- DIRECTIONS FOR THIS TASK
Transcribe the listing below exactly, from its first line through the line with "white chair cover [413,318,726,391]". Omit the pictures.

- INFORMATION SUPPLIED

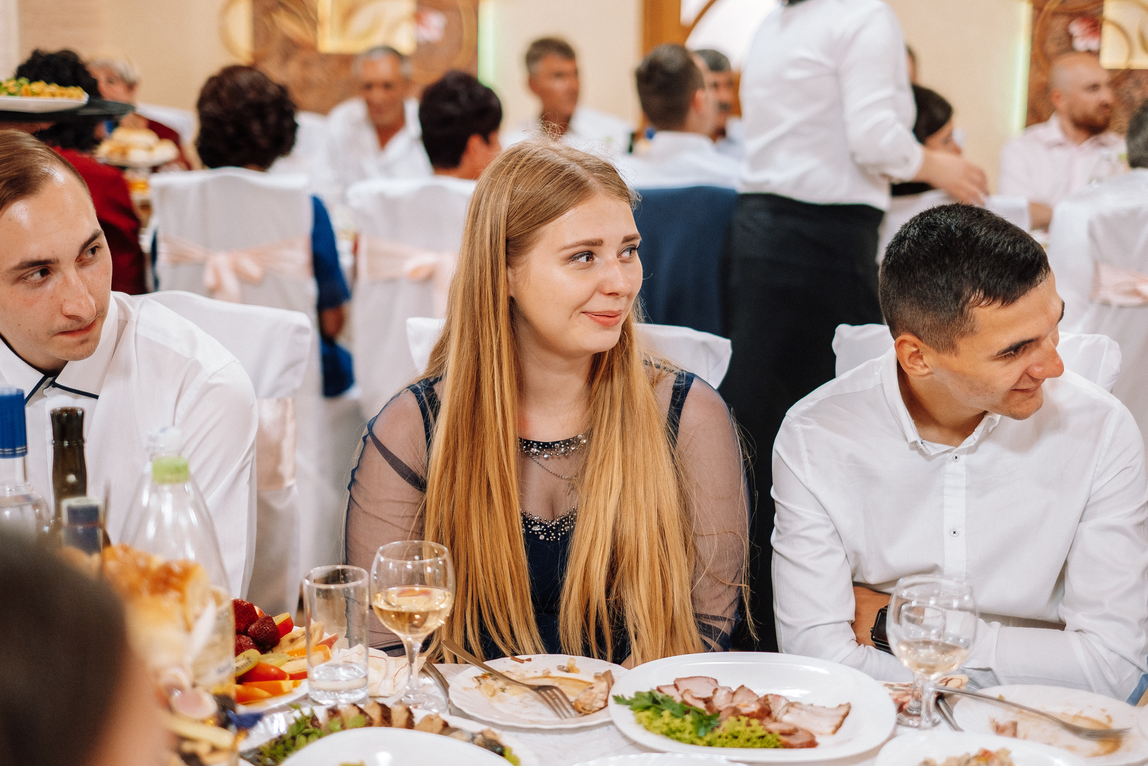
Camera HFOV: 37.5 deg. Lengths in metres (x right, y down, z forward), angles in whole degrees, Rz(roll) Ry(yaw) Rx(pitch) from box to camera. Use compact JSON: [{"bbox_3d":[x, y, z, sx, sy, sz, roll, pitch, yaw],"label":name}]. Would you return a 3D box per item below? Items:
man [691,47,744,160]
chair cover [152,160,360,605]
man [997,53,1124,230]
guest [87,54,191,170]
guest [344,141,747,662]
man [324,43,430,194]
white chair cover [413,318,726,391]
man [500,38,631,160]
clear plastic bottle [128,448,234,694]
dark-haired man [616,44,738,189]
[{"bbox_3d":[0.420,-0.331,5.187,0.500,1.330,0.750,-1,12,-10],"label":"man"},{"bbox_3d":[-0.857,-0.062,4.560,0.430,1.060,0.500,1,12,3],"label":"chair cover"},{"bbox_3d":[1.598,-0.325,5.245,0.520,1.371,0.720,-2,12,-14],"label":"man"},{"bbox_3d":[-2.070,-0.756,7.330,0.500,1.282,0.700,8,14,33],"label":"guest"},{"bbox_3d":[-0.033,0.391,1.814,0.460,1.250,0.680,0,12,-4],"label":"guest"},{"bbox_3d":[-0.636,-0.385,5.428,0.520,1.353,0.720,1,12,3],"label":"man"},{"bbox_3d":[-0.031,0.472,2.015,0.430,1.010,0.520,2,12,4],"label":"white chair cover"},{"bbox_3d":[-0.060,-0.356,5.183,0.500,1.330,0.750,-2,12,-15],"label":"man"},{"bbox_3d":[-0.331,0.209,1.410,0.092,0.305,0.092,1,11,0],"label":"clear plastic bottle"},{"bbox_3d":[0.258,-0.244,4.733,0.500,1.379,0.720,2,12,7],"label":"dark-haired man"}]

- SOLUTION FOR THIS PROBLEM
Camera HFOV: 37.5 deg. Lengths in metres (x right, y down, z forward), angles in whole degrees, Rz(roll) Ry(yaw) Rx(pitch) from box to camera. Use compact JSON: [{"bbox_3d":[x, y, z, sx, sy, sz, roll, pitch, yaw],"label":name}]. Would you return a 3D box per item below? Items:
man [691,47,744,160]
chair cover [152,160,360,605]
man [997,53,1124,230]
guest [87,54,191,170]
guest [344,141,747,662]
man [324,43,430,194]
white chair cover [413,318,726,391]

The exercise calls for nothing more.